Os resultados mostraram também que a exposição a 25H-NBOH induziu a neurogênese, que é o processo de formação de novos neurônios, o que poderia ser considerado um efeito positivo. Entretanto, os pesquisadores verificaram que esses novos neurônios não expressam características de neurônios maduros, permanecendo imaturos. “Podemos dizer que houve uma neurogênese incompleta. Com isso, o processo de formação de novos neurônios induzido por 25H-NBOH, em vez de positivo, pode estar contribuindo para um esgotamento das células progenitoras, isto é, aquelas que dão origem a novas células. Ou seja, compromete-se o plantel de células progenitoras, sem gerar efeitos benéficos”, explica o pesquisador.
Análise molecular
Além dessa análise fenotípica, em que se avaliam as características morfológicas das células e do tecido, os pesquisadores fizeram uma análise molecular, verificando a expressão de genes, de forma a trazer mais clareza aos resultados obtidos. Nessa fase, constatou-se que ambas as drogas ativam genes relacionados à excitabilidade, que é a capacidade da célula de responder a estímulos, e à transmissão sináptica, ou seja, o processo de transmissão de informações entre os neurônios. Tal efeito se verifica mesmo após a retirada das drogas. Verificou-se ainda que os dois compostos sintéticos inibem a resposta inflamatória, característica presente em outros entorpecentes, como o LSD. Outra importante constatação é que as duas drogas ativam a expressão de genes relacionados ao estresse oxidativo e ao vício.
“Observamos que os dois compostos ativam o sistema de recompensa e isso acende o sinal de alerta, pois indica que elas causam dependência. Com o tempo, os neurônios podem se tornar menos sensíveis ao uso da droga, exigindo doses cada vez maiores para gerar a sensação de prazer”, ressalta Coimbra.
Os dados revelados no estudo podem contribuir para o desenvolvimento de políticas públicas antidrogas. Mas, segundo o pesquisador, é importante destacar que novas pesquisas precisam ser feitas, visando ampliar a compreensão sobre o tema.
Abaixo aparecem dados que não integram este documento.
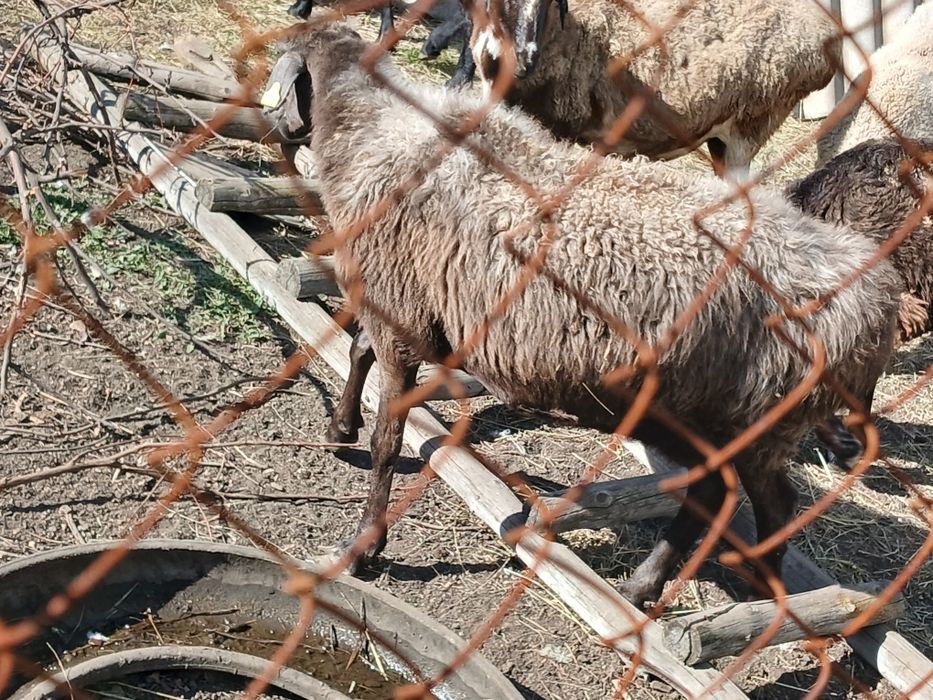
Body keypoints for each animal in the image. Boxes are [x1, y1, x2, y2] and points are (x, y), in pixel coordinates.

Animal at [264, 20, 900, 608]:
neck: (373, 130)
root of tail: (875, 301)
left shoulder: (399, 309)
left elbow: (387, 437)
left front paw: (366, 546)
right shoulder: (405, 307)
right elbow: (358, 352)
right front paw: (340, 427)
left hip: (741, 422)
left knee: (760, 501)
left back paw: (746, 588)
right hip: (717, 421)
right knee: (719, 495)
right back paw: (662, 586)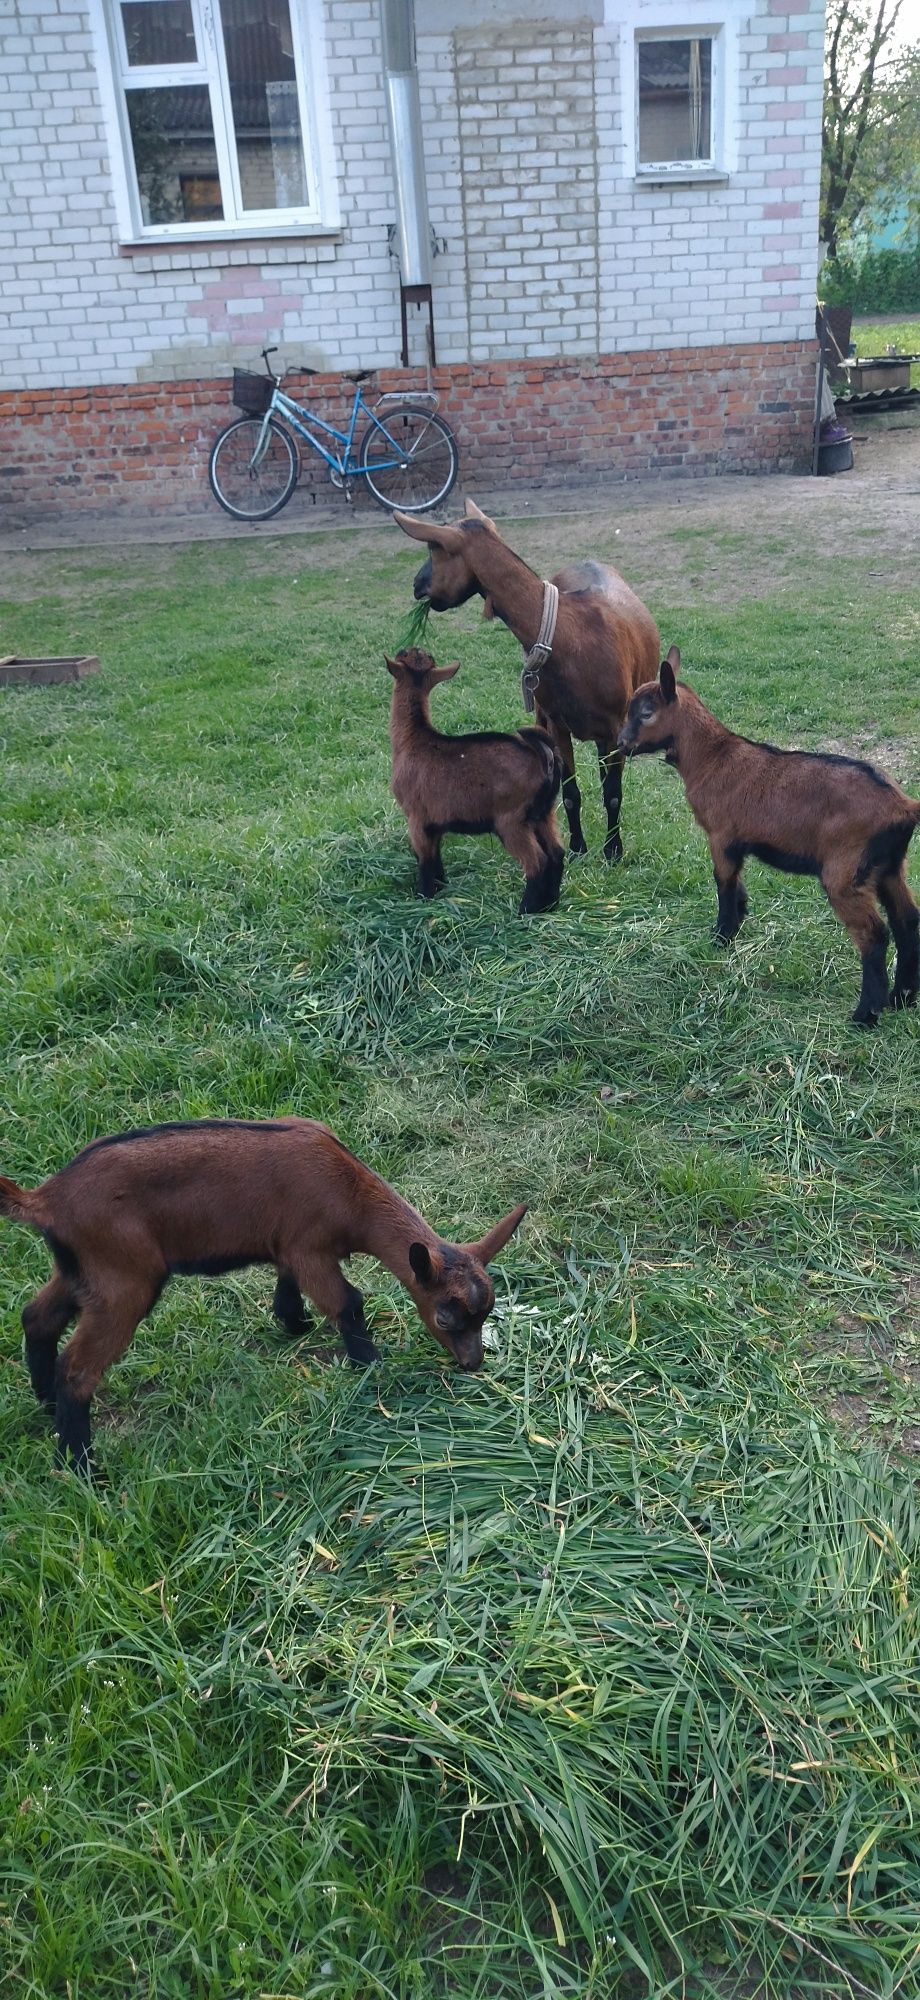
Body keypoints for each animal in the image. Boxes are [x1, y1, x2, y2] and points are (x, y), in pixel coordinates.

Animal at [392, 500, 656, 860]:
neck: (570, 638)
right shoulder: (557, 724)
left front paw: (613, 851)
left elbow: (613, 793)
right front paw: (577, 848)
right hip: (542, 713)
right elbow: (570, 792)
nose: (416, 584)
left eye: (434, 548)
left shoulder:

Ele lembra que, embora o modelo ex-vivo preserve as características estruturais e celulares do tecido cerebral, não permite avaliar efeitos sistêmicos da droga em todo o organismo. Ele destaca ainda que pode haver variações na resposta individual às drogas, devido às diferenças na saúde mental de cada pessoa e no ambiente social.
“Ainda há muito o que se investigar. Novas pesquisas precisam ser realizadas, de forma a se avançar na avaliação dos impactos dessas drogas em outras regiões do cérebro. Também seria interessante fazer um estudo de curva cinética, empregando várias dosagens das drogas, que se aproxime dos níveis encontrados no sistema nervoso central dos usuários”, afirma.
Controle
Identificadas pela Anvisa como novas sustâncias psicoativas, as drogas sintéticas são, em sua maioria, moléculas desenhadas para driblar os órgãos de controle, ao manterem os efeitos de outras substâncias já proibidas. “Por isso é tão importante colocarmos esse tema em pauta, falar dos riscos que representam à saúde, pois são drogas que estão chegando ao Brasil de forma muito rápida. Controlar a entrada de tais substâncias é difícil, pois, a mudança de um único átomo na composição, já as retira da lista de substâncias proscritas. Além disso, muitas dessas drogas são mais baratas, tornando-as acessíveis a diversas classes sociais”, alerta Coimbra.
Ainda conforme o pesquisador, entre os problemas causados pelo uso dessas drogas estão convulsão, pânico, taquicardia, hipertensão, agressividade, agitação, entre outros. Desenvolvido em parceria com os pesquisadores Ângelo de Fátima e Wellington Alves de Barros, do Departamento de Química da Universidade Federal de Minas Gerais, o estudo contou com a participação das estudantes Larissa Marcely Gomes Cassiano e Marina da Silva Oliveira, do Programa de Pós-Graduação em Ciências da Saúde da Fiocruz Minas.